-- PROBLEM REQUIREMENTS --
Even the shortest line counts, so transcribe all the data exactly.

-- GIVEN RECORDS --
┏━━

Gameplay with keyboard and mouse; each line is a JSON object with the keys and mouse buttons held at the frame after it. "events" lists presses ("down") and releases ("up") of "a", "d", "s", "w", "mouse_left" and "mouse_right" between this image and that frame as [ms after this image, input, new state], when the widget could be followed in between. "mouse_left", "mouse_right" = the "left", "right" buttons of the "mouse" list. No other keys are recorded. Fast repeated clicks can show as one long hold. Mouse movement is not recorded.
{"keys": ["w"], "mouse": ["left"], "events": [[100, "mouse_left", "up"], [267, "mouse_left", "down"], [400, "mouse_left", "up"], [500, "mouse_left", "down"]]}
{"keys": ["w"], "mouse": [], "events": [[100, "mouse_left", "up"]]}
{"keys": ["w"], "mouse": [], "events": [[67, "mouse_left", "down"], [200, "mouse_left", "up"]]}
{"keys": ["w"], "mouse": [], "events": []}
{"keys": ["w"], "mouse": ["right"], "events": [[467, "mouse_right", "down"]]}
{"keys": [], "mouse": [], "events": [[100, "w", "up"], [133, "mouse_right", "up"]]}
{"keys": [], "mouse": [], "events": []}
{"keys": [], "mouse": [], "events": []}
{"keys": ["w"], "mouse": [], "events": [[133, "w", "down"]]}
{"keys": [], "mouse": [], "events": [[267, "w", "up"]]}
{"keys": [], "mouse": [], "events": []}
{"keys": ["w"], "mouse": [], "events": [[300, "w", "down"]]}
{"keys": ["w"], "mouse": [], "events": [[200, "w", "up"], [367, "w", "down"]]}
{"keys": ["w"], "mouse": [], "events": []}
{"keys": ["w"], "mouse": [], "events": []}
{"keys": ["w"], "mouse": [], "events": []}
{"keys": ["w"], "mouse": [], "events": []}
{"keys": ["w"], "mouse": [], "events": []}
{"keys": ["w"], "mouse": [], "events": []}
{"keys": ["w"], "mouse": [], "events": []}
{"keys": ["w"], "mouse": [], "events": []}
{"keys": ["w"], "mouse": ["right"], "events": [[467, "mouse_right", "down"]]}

┗━━

-- SOLUTION TO THIS EXERCISE --
Gameplay with keyboard and mouse; each line is a JSON object with the keys and mouse buttons held at the frame after it. "events" lists presses ("down") and releases ("up") of "a", "d", "s", "w", "mouse_left" and "mouse_right" between this image and that frame as [ms after this image, input, new state], when the widget could be followed in between. "mouse_left", "mouse_right" = the "left", "right" buttons of the "mouse" list. No other keys are recorded. Fast repeated clicks can show as one long hold. Mouse movement is not recorded.
{"keys": ["w"], "mouse": ["left"], "events": [[100, "mouse_left", "up"], [267, "mouse_left", "down"], [400, "mouse_left", "up"], [500, "mouse_left", "down"]]}
{"keys": ["w"], "mouse": [], "events": [[100, "mouse_left", "up"]]}
{"keys": ["w"], "mouse": [], "events": [[67, "mouse_left", "down"], [200, "mouse_left", "up"]]}
{"keys": ["w"], "mouse": [], "events": []}
{"keys": ["w"], "mouse": ["right"], "events": [[467, "mouse_right", "down"]]}
{"keys": [], "mouse": [], "events": [[100, "w", "up"], [133, "mouse_right", "up"]]}
{"keys": [], "mouse": [], "events": []}
{"keys": [], "mouse": [], "events": []}
{"keys": ["w"], "mouse": [], "events": [[133, "w", "down"]]}
{"keys": [], "mouse": [], "events": [[267, "w", "up"]]}
{"keys": [], "mouse": [], "events": []}
{"keys": ["w"], "mouse": [], "events": [[300, "w", "down"]]}
{"keys": ["w"], "mouse": [], "events": [[200, "w", "up"], [367, "w", "down"]]}
{"keys": ["w"], "mouse": [], "events": []}
{"keys": ["w"], "mouse": [], "events": []}
{"keys": ["w"], "mouse": [], "events": []}
{"keys": ["w"], "mouse": [], "events": []}
{"keys": ["w"], "mouse": [], "events": []}
{"keys": ["w"], "mouse": [], "events": []}
{"keys": ["w"], "mouse": [], "events": []}
{"keys": ["w"], "mouse": [], "events": []}
{"keys": ["w"], "mouse": ["right"], "events": [[467, "mouse_right", "down"]]}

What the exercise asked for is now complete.